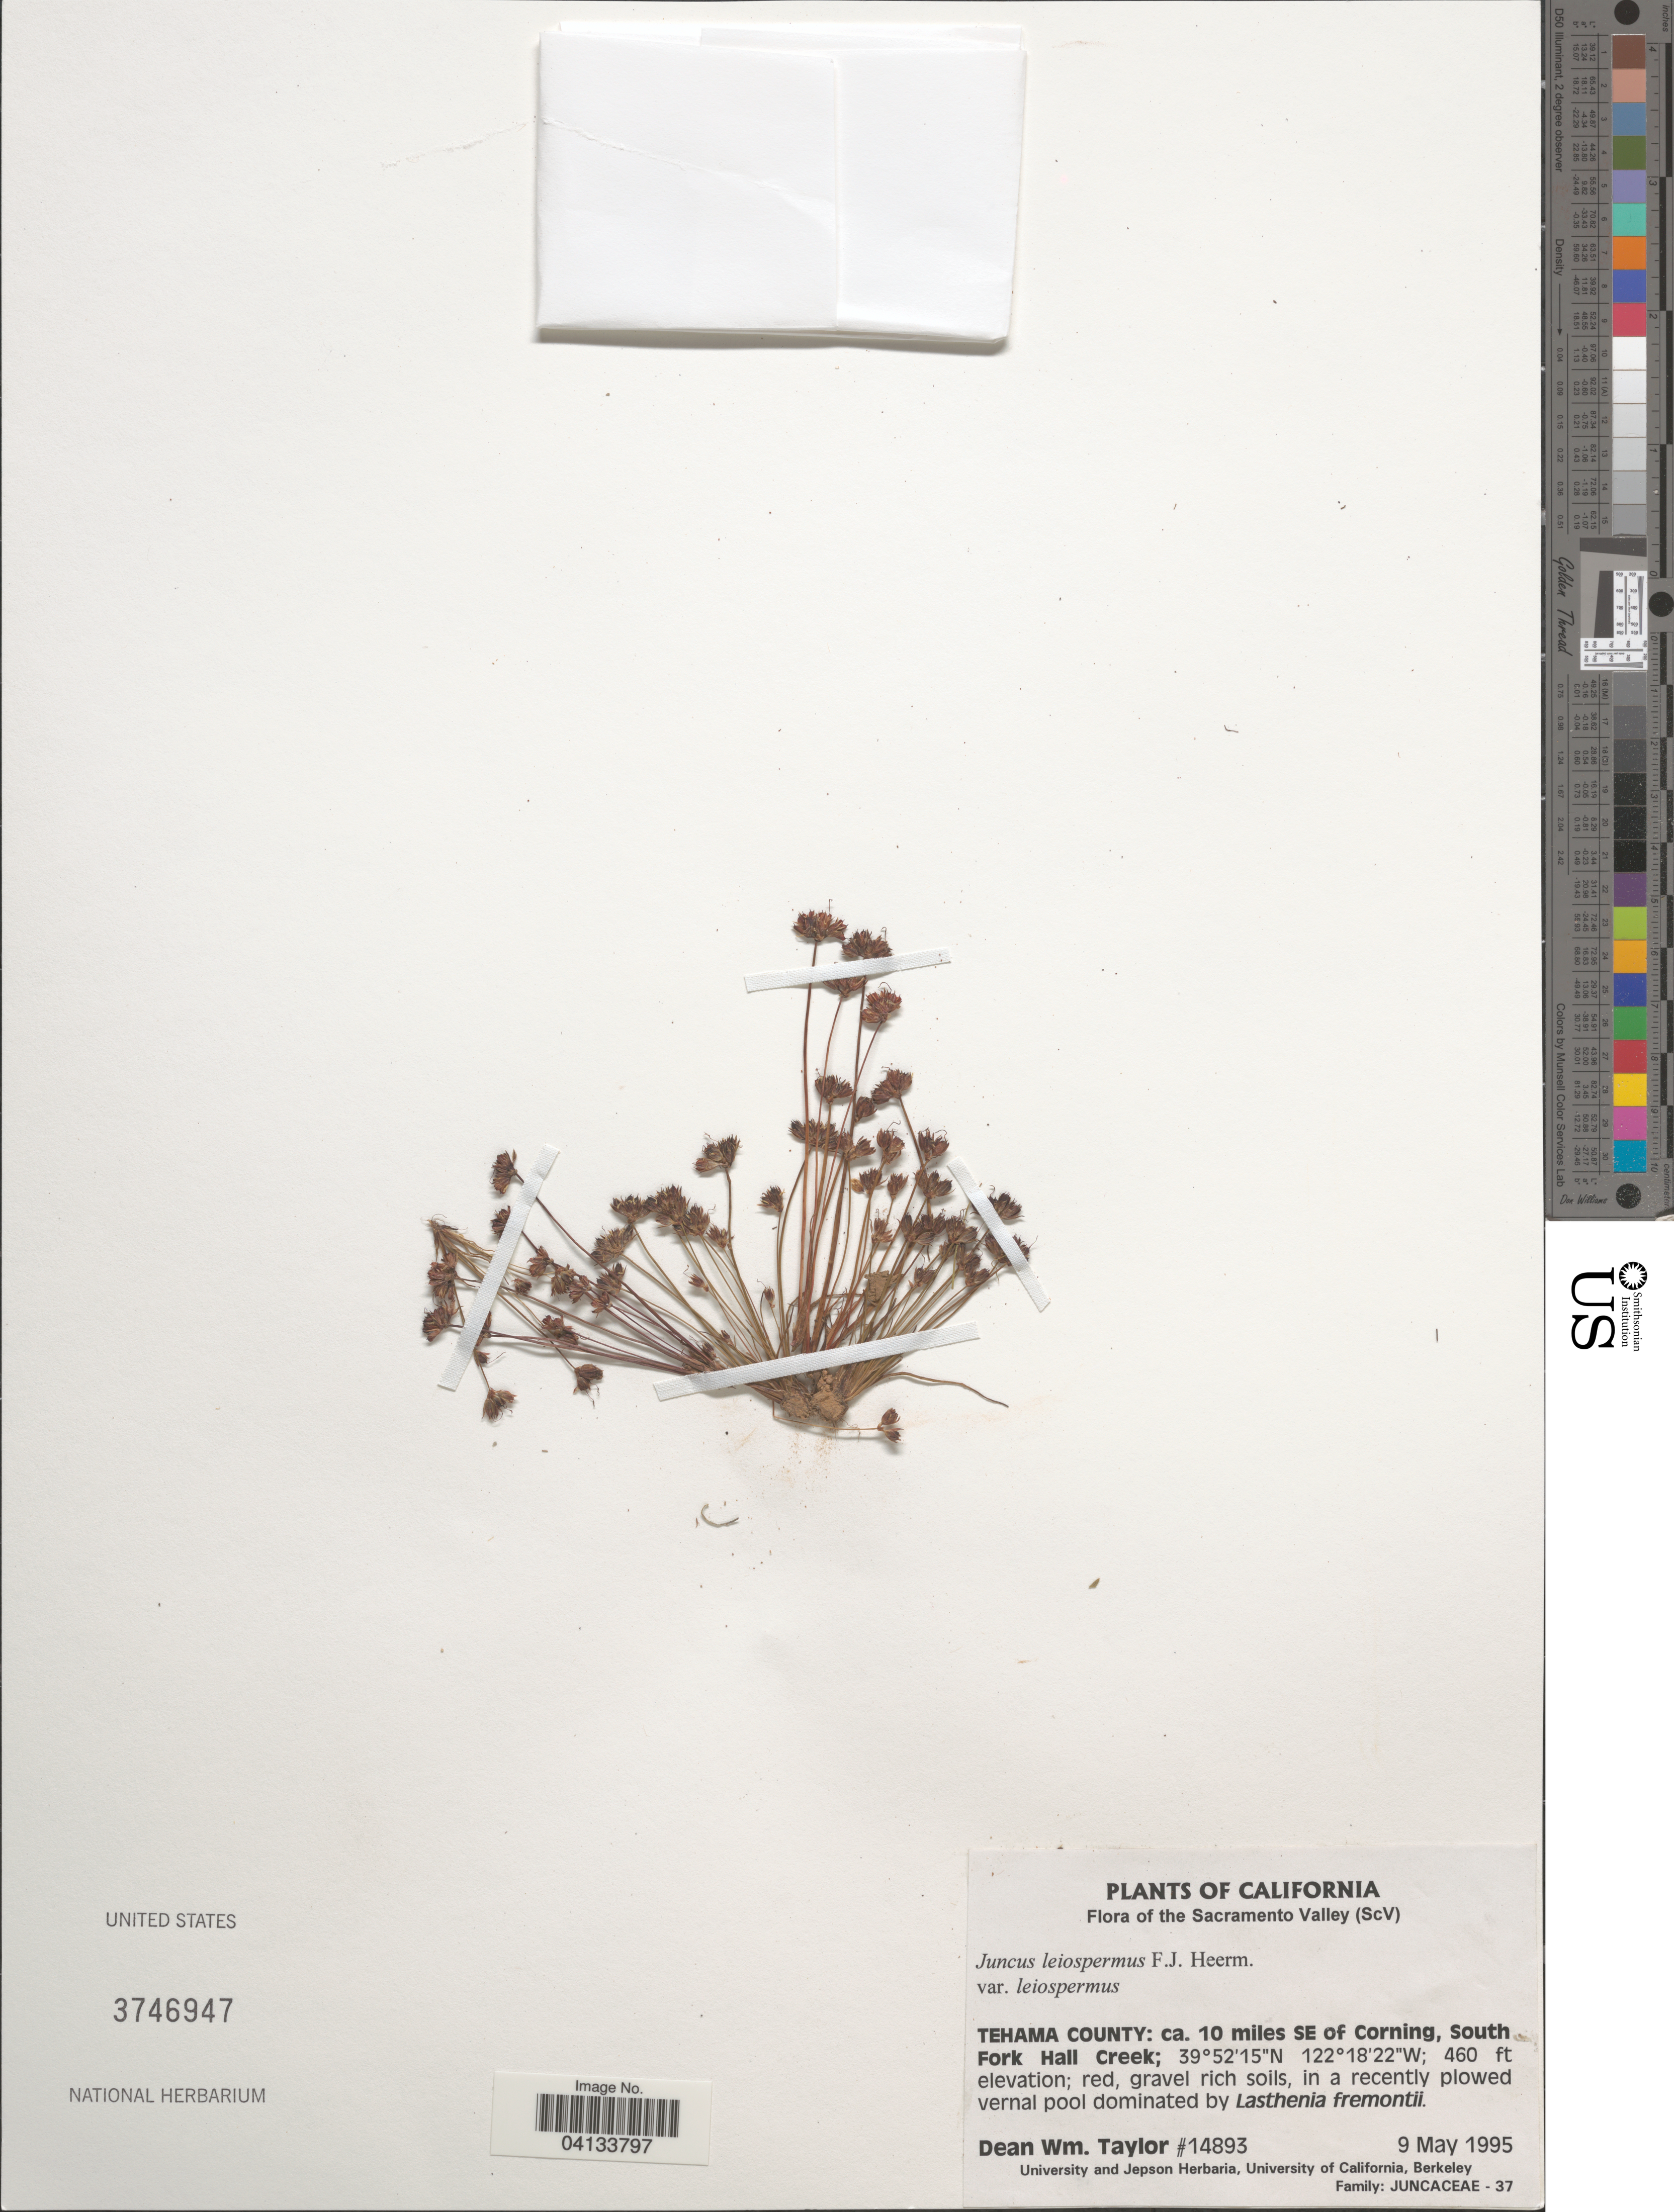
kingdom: Plantae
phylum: Tracheophyta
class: Liliopsida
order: Poales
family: Juncaceae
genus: Juncus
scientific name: Juncus leiospermus var. leiospermus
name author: F.J. Herm.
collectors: D. W. Taylor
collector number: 14893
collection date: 1995-05-09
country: United States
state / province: California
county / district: Tehama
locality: The Sacramento Valley (ScV). Tehama County: ca. 10 miles SE of Corning, South Fork Hall Creek.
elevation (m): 140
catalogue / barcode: US 3746947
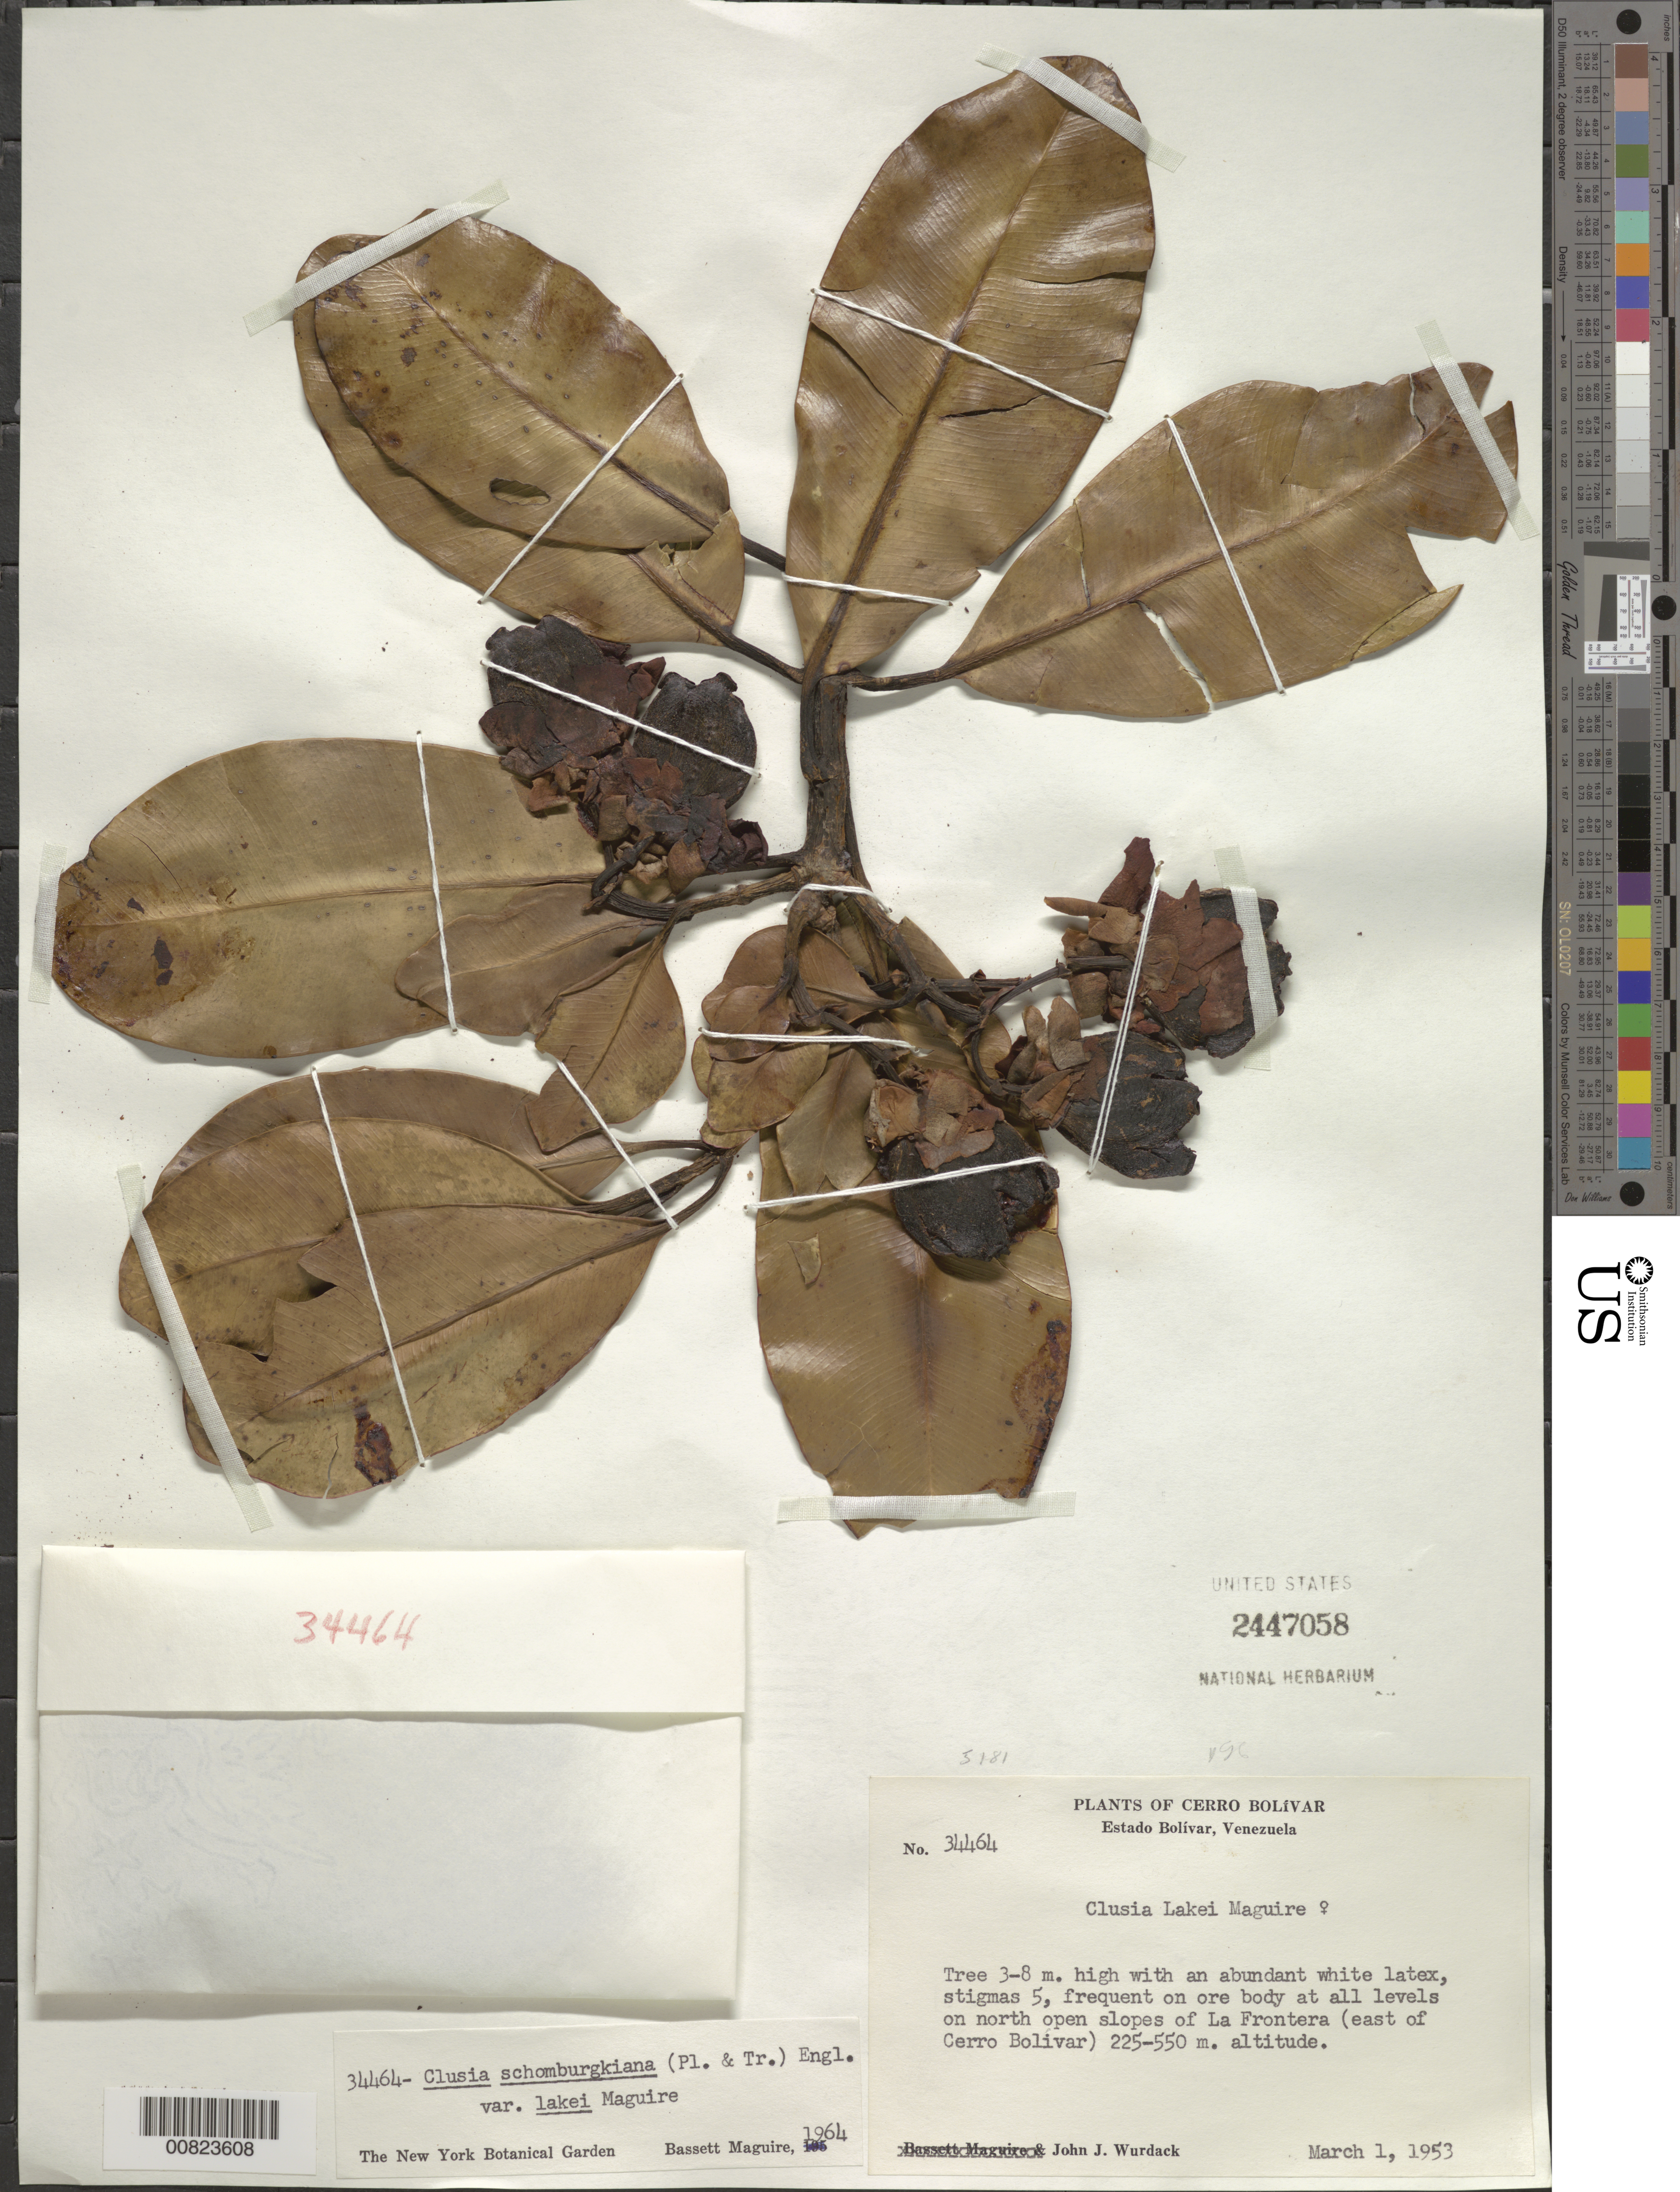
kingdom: Plantae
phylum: Tracheophyta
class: Magnoliopsida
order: Malpighiales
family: Clusiaceae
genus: Clusia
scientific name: Clusia schomburgkiana var. lakei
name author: Maguire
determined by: Maguire, Bassett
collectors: J. J. Wurdack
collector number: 34464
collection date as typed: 1-Mar-53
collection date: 1953-03-01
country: Venezuela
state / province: Bolívar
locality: La Frontera (just E of Cerro Bolívar)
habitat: Ore body at all levels on north open slopes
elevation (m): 225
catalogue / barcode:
※ ※ ※
» Exercise
Revise the records starting at the line that contains "collectors: J. J. Wurdack" and ending with the last line of the records: replace "habitat" with "setting" and keep every other line unchanged.

» Expected answer
collectors: J. J. Wurdack
collector number: 34464
collection date as typed: 1-Mar-53
collection date: 1953-03-01
country: Venezuela
state / province: Bolívar
locality: La Frontera (just E of Cerro Bolívar)
setting: Ore body at all levels on north open slopes
elevation (m): 225
catalogue / barcode:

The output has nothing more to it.